Two Refiners Plan Growth

ConocoPhillips and Motiva to increase U.S. capacity

HOUSTON -- Two months after Hurricane Katrina raised myriad concerns over refining costs and capacity, two oil companies -- ConocoPhillips and Motiva Enterprises -- are making plans to expand their refining capacity in coming years.

Motiva Enterprises LLC, a joint venture between Shell Oil Co. and Saudi Refining Inc., has selected KBR to provide conceptualization, planning and early design services for a major refinery expansion being considered in the United States. This 325,000 barrel per day (BPD) capacity increase will be designed to process heavy [image-nocss] sour crudes. KBR is the engineering, construction and services subsidiary of Halliburton.

Our business plan is dedicated to improving our asset portfolio through capital investment to further strengthen and extend our core assets, said Bill Welte, Motiva president and CEO.

Motiva Enterprises LLC owns and operates refineries capable of refining approximately 780,000 barrels per day, a distribution system including ownership interests in 47 product terminals, and a marketing network that supports more than 9,000 branded gasoline stations in the Eastern and Southern United States.

As one of the first major U. S. refinery expansion projects in 30 years, this strategic initiative is part of Motiva's plan announced in September 2005 to increase refining capacity at one or more of its petroleum product refineries.

Meanwhile, ConocoPhillips said it sees spending between $4 billion and $5 billion over the next five years to increase capacity at its U.S. refineries.
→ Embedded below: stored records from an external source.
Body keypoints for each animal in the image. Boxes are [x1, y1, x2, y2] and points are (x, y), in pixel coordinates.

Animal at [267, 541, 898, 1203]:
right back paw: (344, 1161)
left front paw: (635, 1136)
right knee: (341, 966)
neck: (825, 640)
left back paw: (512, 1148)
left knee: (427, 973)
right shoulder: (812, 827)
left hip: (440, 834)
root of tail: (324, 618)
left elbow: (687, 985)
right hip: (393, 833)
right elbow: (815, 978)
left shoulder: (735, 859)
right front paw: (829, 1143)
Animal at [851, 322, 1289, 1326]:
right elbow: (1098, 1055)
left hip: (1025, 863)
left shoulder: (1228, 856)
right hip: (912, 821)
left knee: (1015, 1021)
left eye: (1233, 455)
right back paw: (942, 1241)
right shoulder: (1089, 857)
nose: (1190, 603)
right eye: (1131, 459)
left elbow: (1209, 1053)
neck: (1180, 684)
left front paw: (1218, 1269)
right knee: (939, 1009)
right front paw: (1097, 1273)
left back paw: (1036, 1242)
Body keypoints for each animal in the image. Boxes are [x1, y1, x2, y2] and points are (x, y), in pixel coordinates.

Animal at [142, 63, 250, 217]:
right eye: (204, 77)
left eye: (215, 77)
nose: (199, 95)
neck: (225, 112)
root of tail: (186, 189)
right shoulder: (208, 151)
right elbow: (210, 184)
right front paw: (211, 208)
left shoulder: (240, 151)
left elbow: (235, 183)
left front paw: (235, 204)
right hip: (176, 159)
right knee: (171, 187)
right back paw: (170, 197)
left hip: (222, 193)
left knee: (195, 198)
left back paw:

The company, which previously said it planned to boost capacity at nine of its 12 U.S. refineries, said it expects to spend money on the project from 2006 to 2011.

In terms of output, the company said it expects the investments overall to yield the equivalent of adding a world-scale refinery to its U.S. system. Conoco said it is also pursuing opportunities to grow its refining capacity outside of the United States.

Our strong reinvestment rate will continue in 2006, where we have earmarked an estimated $12 billion in investment activity, said company chairman and CEO Jim Mulva. This will fund our efforts to improve our access to worldwide exploration and production resources and increasing our refining capacity and capabilities.